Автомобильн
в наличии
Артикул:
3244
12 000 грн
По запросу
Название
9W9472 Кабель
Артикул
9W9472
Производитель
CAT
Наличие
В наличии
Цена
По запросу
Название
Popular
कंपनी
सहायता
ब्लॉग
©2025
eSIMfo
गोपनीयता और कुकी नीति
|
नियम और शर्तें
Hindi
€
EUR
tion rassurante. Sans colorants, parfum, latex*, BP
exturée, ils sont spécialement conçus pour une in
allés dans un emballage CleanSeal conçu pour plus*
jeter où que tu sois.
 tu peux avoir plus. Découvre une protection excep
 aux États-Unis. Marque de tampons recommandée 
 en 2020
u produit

****************

Exercise goal
Retype every line of the material exactly as given.

Written response
Автомобильн
в наличии
Артикул:
3244
12 000 грн
По запросу
Название
9W9472 Кабель
Артикул
9W9472
Производитель
CAT
Наличие
В наличии
Цена
По запросу
Название
Popular
कंपनी
सहायता
ब्लॉग
©2025
eSIMfo
गोपनीयता और कुकी नीति
|
नियम और शर्तें
Hindi
€
EUR
tion rassurante. Sans colorants, parfum, latex*, BP
exturée, ils sont spécialement conçus pour une in
allés dans un emballage CleanSeal conçu pour plus*
jeter où que tu sois.
 tu peux avoir plus. Découvre une protection excep
 aux États-Unis. Marque de tampons recommandée 
 en 2020
u produit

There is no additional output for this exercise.